## EXERCISE OBJECTIVE
Your copy should match the listing below word for word, with no images in it.

## DATA SUPPLIED
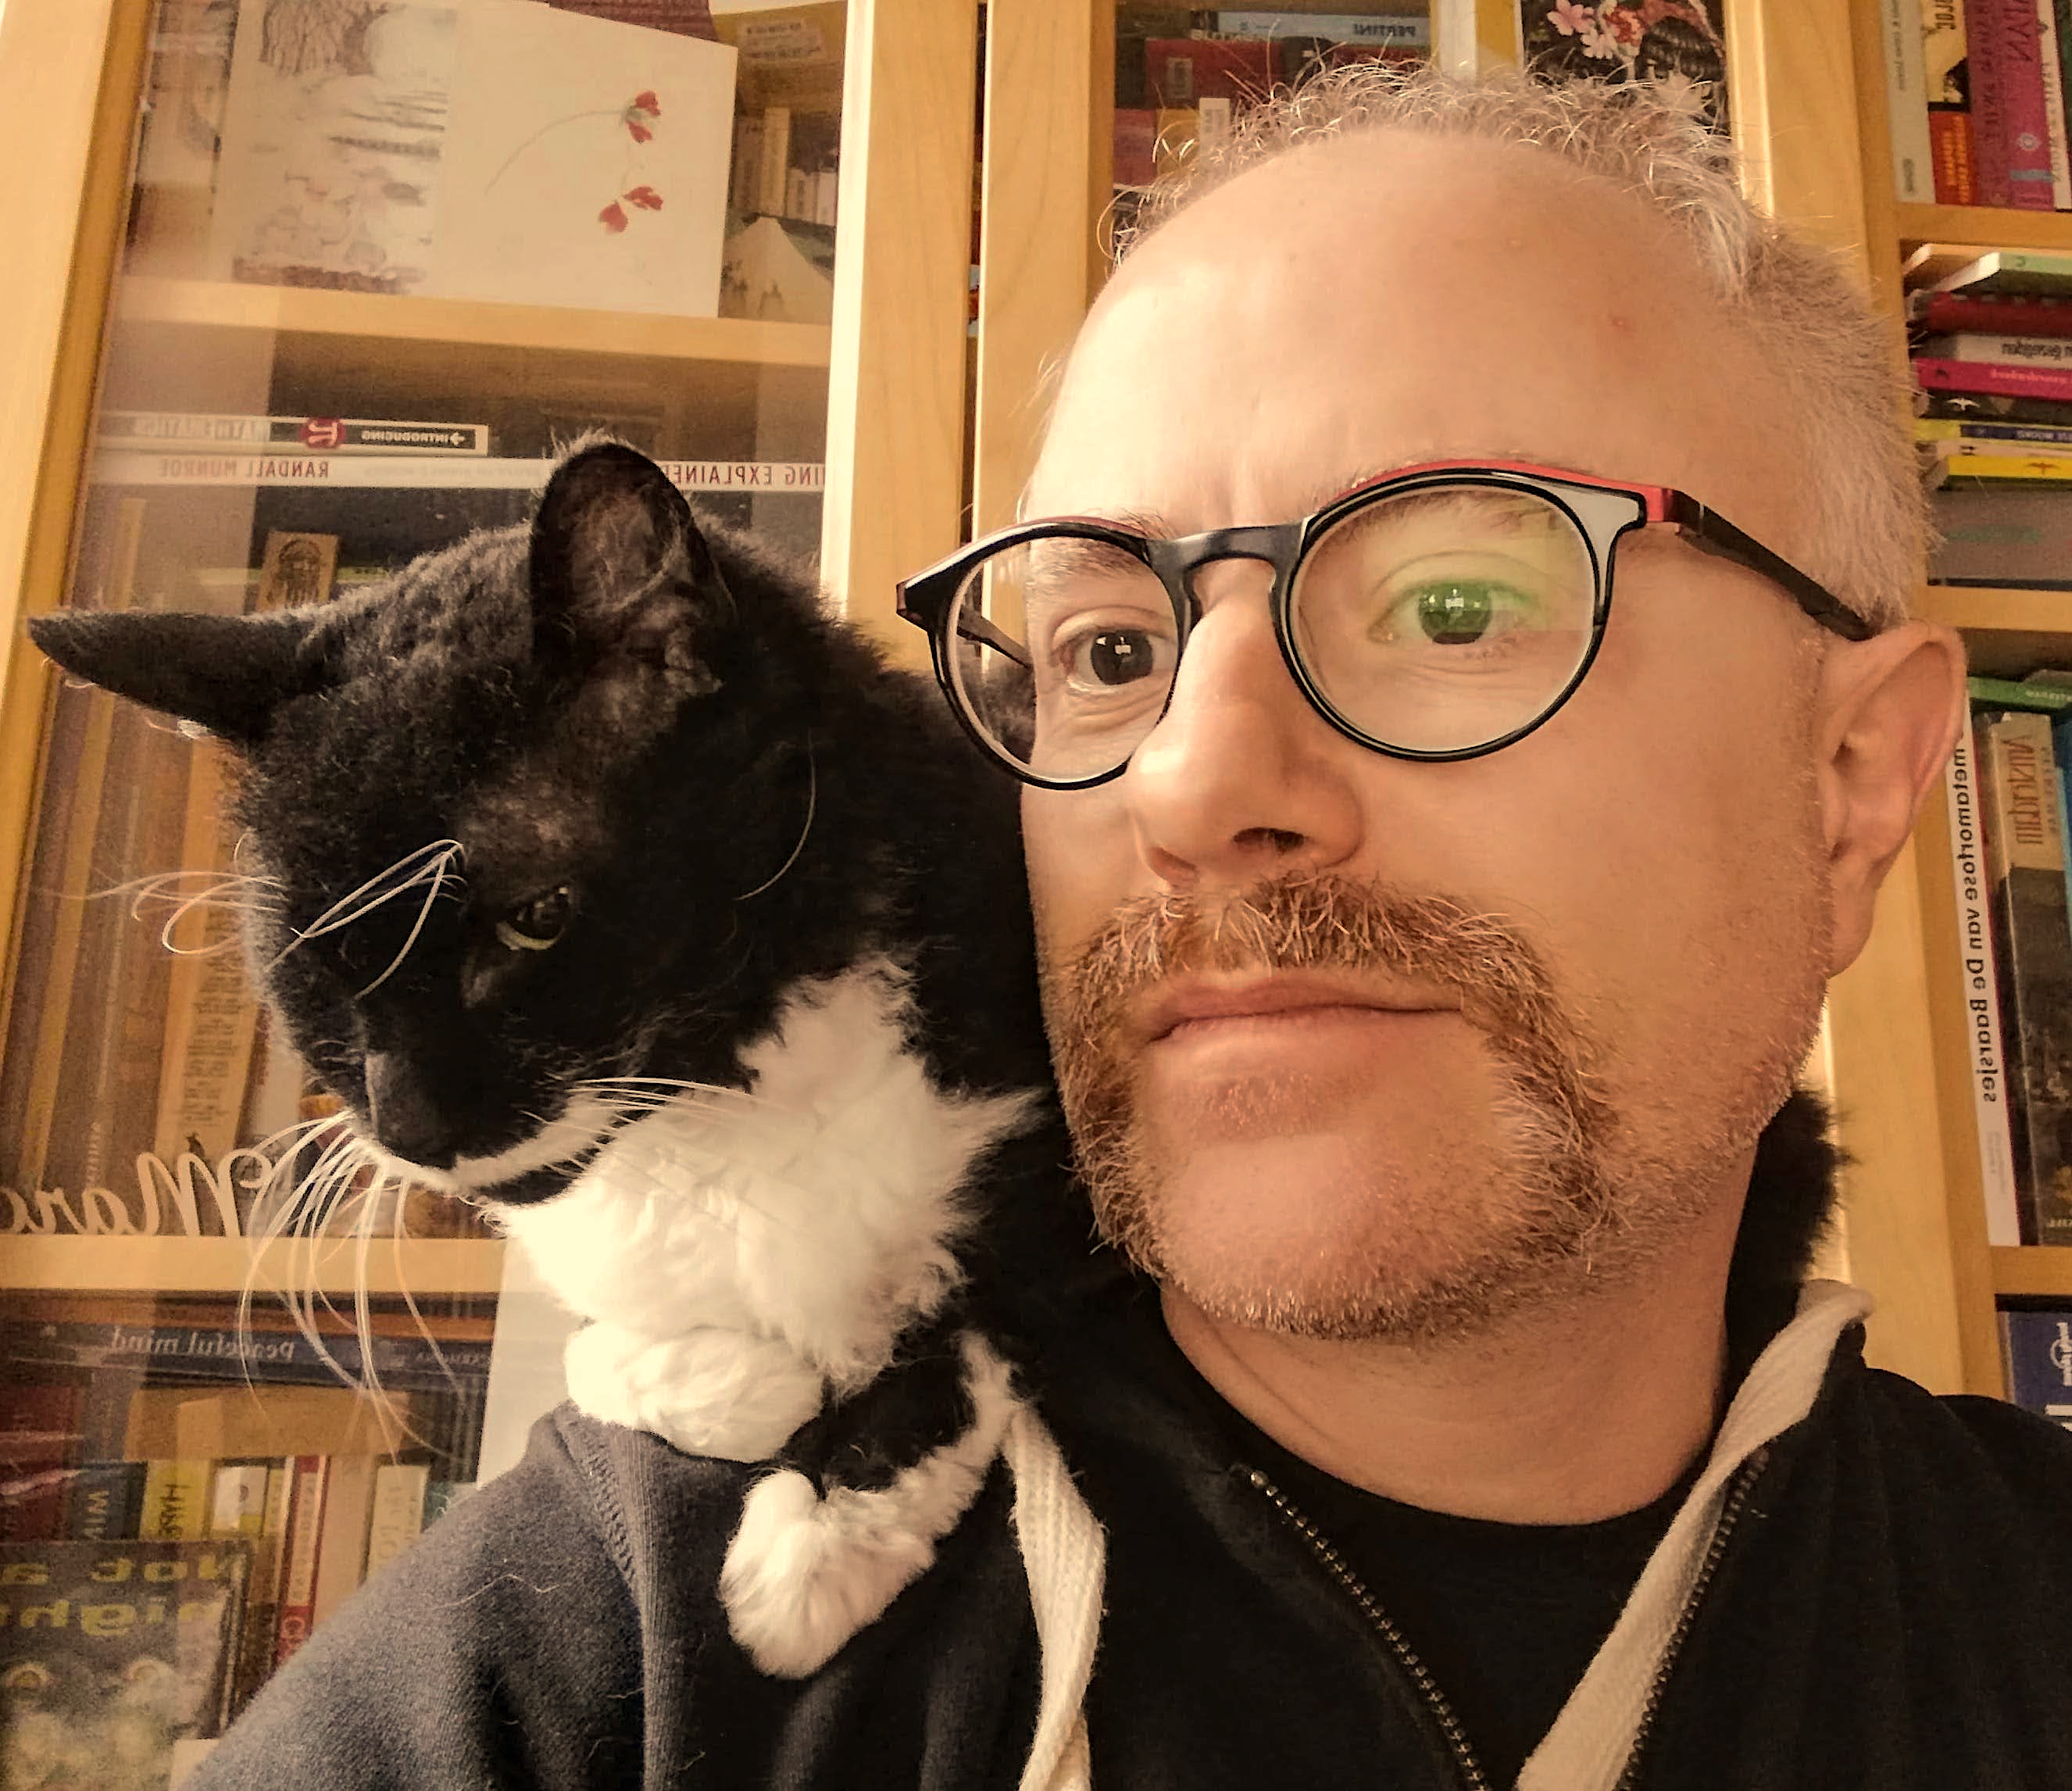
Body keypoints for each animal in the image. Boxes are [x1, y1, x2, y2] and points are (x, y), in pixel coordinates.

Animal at [28, 443, 1085, 1675]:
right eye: (311, 958)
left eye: (534, 917)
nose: (411, 1124)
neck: (717, 1106)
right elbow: (590, 1348)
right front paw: (739, 1383)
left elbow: (974, 1312)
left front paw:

## RESULT OF THE EXERCISE
Body keypoints for each animal in the image. Boxes are [x1, y1, x2, y2] and points are (x, y), in pixel coordinates.

Animal at [28, 443, 1085, 1675]:
right eye: (311, 958)
left eye: (534, 917)
nose: (411, 1124)
neck: (717, 1106)
right elbow: (590, 1348)
right front paw: (739, 1383)
left elbow: (974, 1312)
left front paw:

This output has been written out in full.